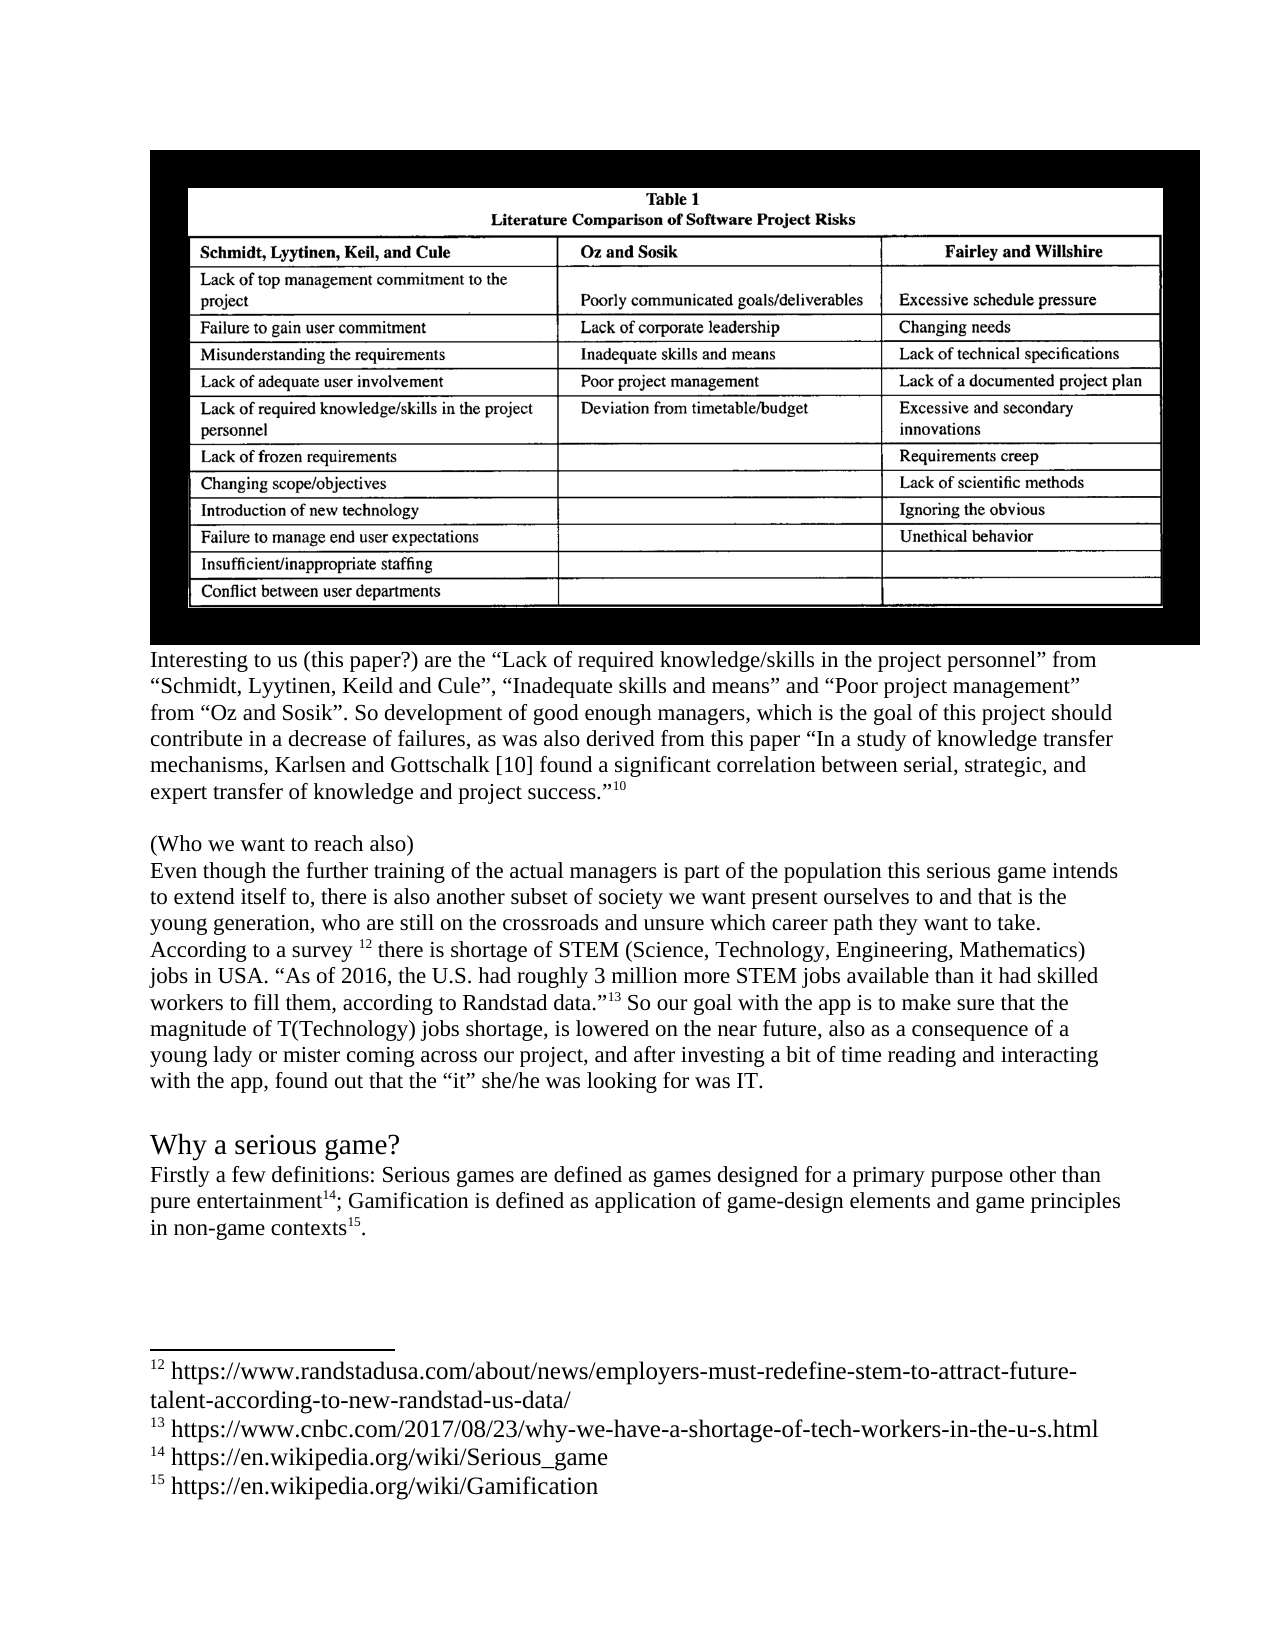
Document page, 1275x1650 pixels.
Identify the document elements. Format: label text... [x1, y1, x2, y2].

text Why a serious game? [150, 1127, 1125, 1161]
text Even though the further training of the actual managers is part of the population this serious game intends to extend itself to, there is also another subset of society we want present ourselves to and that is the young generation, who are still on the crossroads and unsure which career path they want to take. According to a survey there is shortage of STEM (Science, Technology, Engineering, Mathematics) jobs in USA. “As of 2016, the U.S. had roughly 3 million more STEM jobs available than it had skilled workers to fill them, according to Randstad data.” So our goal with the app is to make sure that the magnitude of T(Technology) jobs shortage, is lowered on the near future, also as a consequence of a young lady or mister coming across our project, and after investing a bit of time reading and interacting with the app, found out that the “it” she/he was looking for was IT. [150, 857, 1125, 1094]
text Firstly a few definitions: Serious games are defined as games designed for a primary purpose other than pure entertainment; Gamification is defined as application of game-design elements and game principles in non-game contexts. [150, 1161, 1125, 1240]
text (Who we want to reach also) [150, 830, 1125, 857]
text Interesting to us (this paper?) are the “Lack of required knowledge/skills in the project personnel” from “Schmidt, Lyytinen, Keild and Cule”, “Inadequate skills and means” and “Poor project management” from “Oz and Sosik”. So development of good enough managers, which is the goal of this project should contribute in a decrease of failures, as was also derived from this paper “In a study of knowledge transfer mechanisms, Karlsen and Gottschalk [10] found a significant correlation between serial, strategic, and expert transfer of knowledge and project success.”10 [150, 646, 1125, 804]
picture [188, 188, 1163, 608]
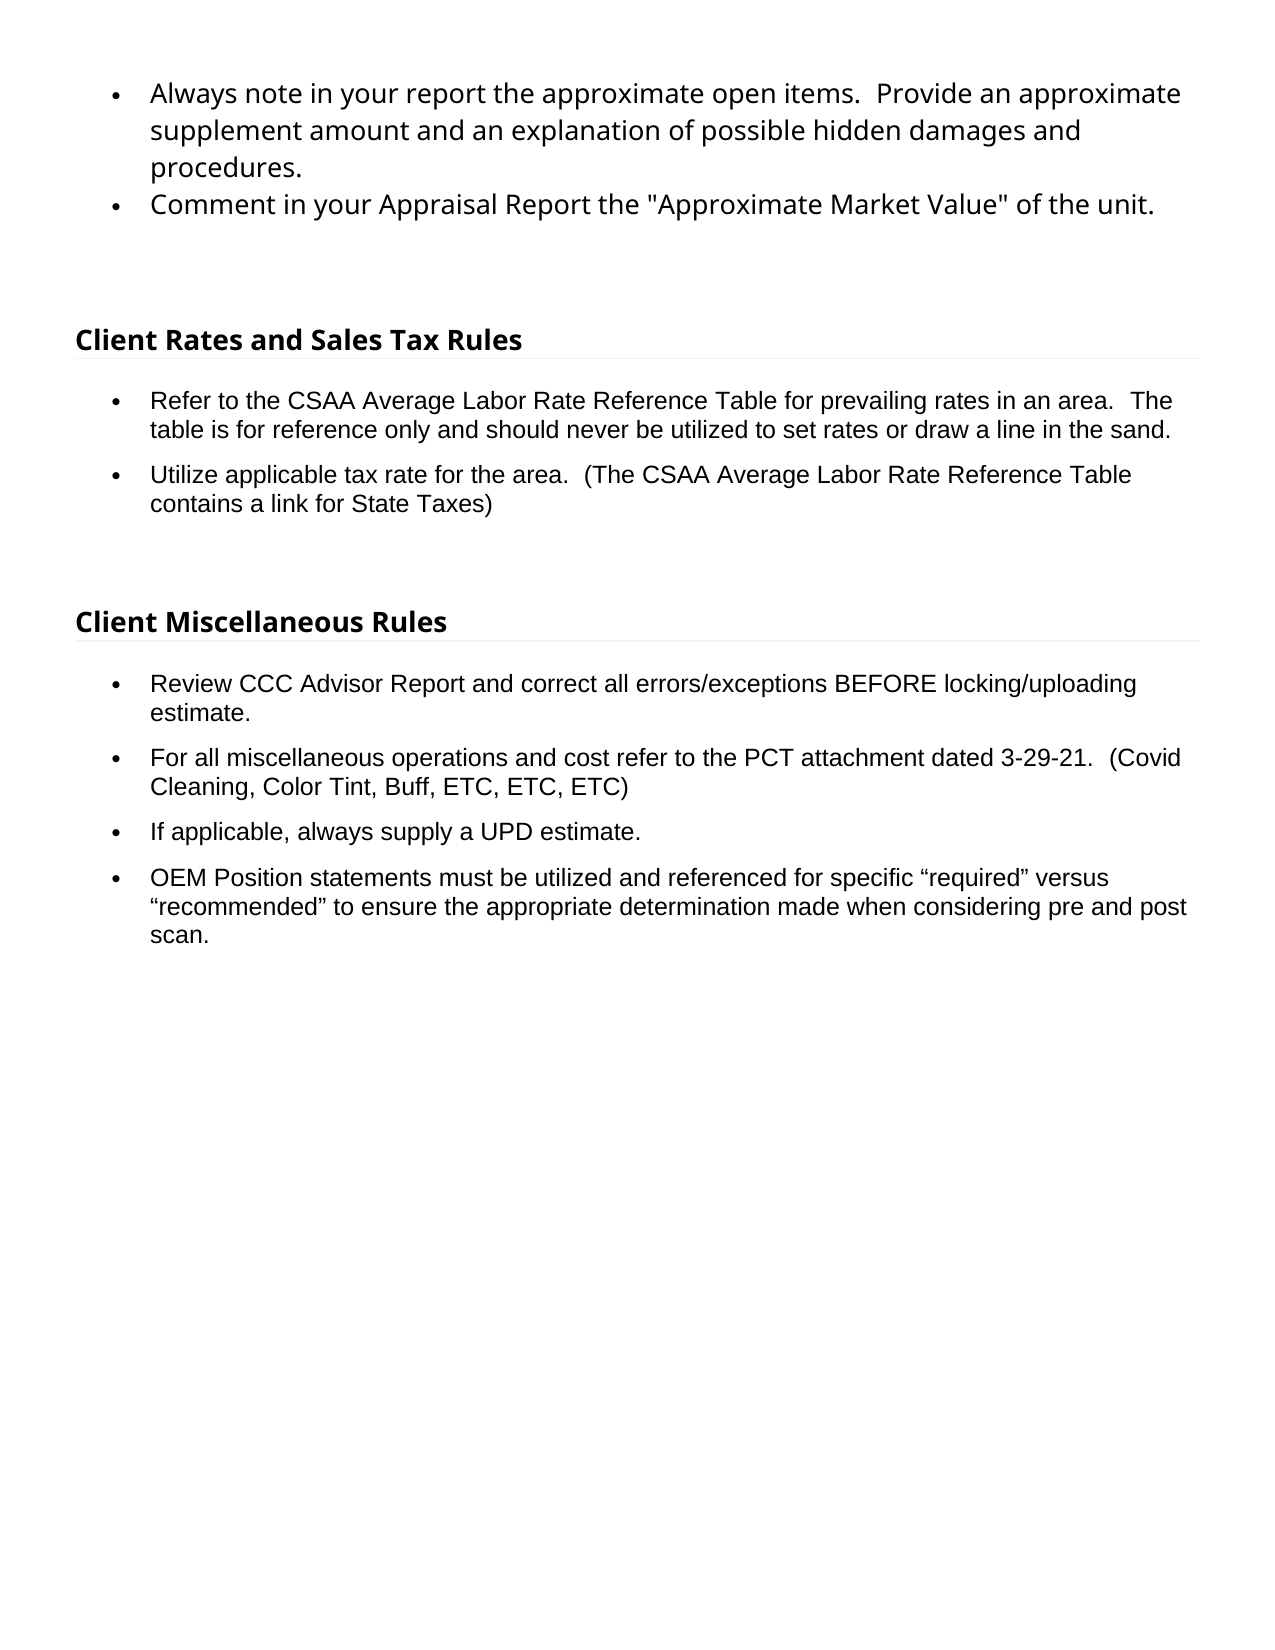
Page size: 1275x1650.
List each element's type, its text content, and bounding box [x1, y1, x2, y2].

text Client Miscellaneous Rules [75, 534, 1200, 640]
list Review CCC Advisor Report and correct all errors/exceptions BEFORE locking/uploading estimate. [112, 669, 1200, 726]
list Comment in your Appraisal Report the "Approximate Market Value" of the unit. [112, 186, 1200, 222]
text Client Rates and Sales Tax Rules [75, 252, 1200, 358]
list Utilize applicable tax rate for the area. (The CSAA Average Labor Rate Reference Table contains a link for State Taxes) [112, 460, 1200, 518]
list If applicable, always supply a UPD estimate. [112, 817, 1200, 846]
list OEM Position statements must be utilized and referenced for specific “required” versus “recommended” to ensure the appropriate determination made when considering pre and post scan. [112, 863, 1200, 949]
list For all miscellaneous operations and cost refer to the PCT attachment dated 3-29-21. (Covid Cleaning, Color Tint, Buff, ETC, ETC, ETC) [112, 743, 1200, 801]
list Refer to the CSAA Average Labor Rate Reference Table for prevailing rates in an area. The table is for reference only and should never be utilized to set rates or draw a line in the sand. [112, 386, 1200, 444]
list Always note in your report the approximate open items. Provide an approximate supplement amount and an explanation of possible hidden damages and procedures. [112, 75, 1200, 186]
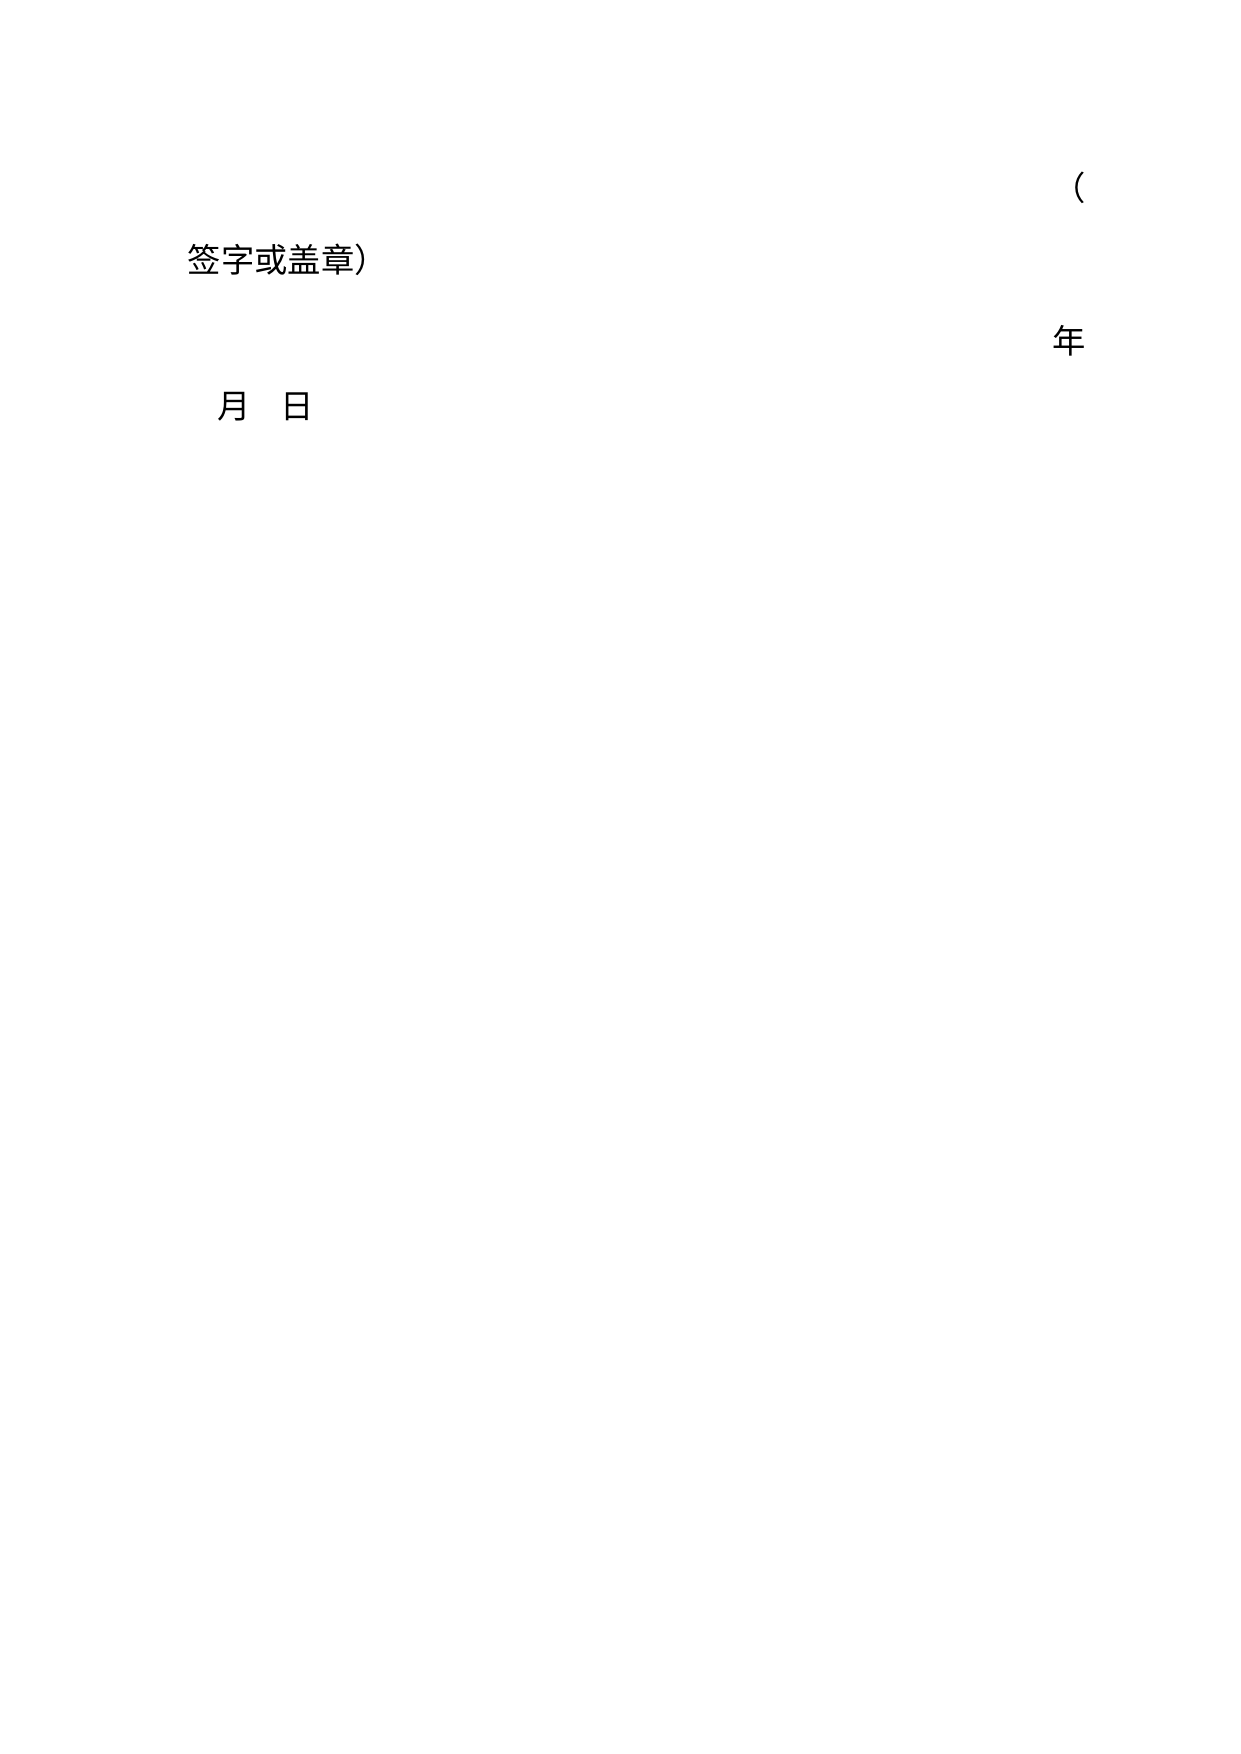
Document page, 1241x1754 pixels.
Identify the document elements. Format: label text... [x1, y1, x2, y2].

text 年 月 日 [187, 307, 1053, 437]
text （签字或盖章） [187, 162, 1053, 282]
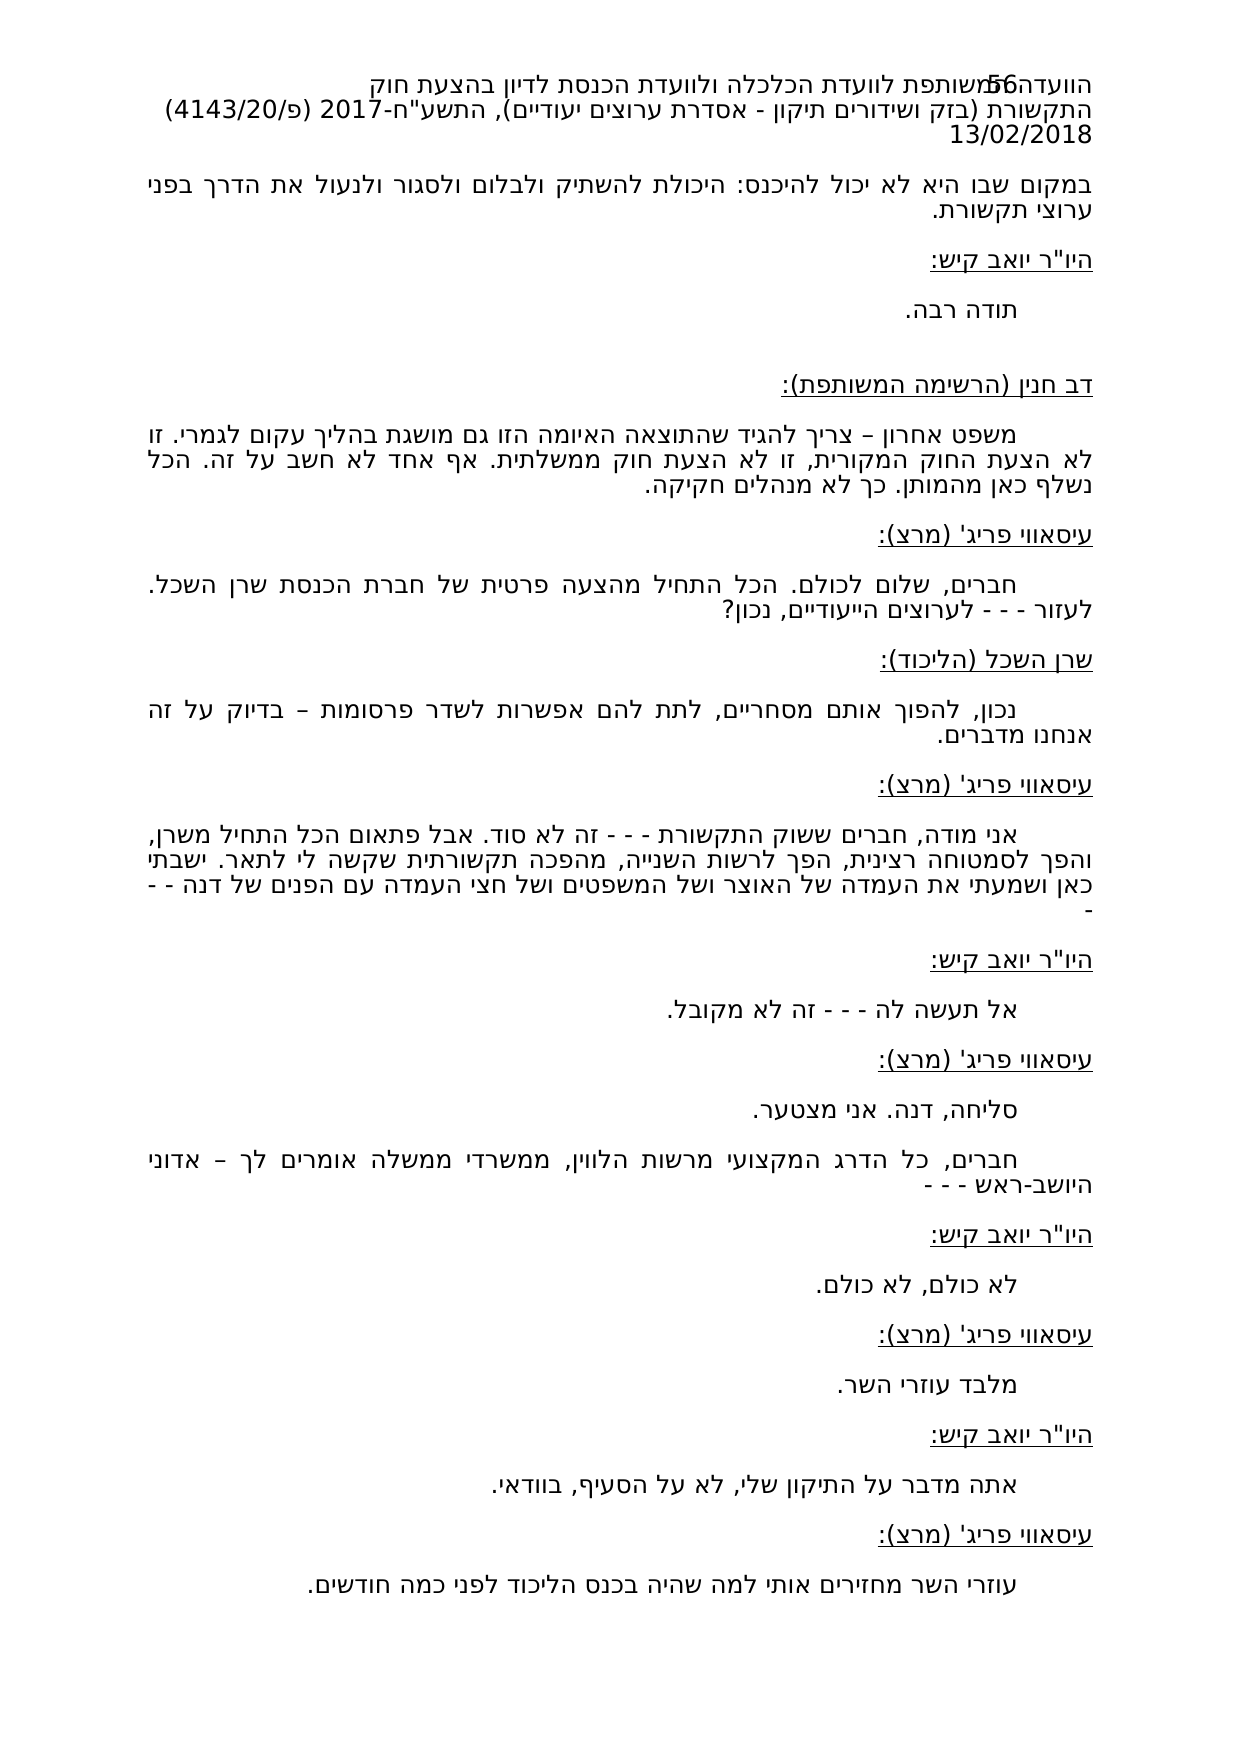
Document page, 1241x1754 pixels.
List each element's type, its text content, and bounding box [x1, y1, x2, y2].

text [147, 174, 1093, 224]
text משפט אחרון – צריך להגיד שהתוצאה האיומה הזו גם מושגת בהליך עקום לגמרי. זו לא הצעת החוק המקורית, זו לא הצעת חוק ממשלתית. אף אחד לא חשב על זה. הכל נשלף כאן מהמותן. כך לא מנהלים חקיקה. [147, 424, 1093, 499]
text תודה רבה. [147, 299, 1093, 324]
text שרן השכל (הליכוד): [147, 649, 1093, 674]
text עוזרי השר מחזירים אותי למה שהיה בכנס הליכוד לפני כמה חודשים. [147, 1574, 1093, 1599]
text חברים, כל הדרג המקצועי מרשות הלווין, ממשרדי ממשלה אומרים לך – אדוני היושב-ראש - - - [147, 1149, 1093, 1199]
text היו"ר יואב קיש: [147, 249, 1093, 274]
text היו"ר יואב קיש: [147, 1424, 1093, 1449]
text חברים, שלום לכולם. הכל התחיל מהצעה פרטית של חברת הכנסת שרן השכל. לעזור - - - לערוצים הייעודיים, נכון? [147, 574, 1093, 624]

→ YOUR TASK: In how many lines of the data does the string "want" occur? Answer with the number and nothing else.

→ TASK RESPONSE: 2